Exercise aim
The word "println" turns up on some lines of this data; say how many, and give no other text.

(Exercise material begins)

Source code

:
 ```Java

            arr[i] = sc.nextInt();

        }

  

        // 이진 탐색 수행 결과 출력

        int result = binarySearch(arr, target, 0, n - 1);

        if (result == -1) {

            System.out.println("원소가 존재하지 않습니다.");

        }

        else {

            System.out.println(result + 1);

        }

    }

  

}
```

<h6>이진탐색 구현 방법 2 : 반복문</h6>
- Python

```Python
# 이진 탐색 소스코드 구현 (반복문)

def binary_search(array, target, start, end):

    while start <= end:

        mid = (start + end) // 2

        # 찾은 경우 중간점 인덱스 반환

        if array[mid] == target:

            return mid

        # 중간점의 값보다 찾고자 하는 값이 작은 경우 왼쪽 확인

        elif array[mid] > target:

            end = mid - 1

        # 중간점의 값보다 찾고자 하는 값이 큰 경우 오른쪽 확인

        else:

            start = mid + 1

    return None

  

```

(Exercise material ends)

Problem solution
2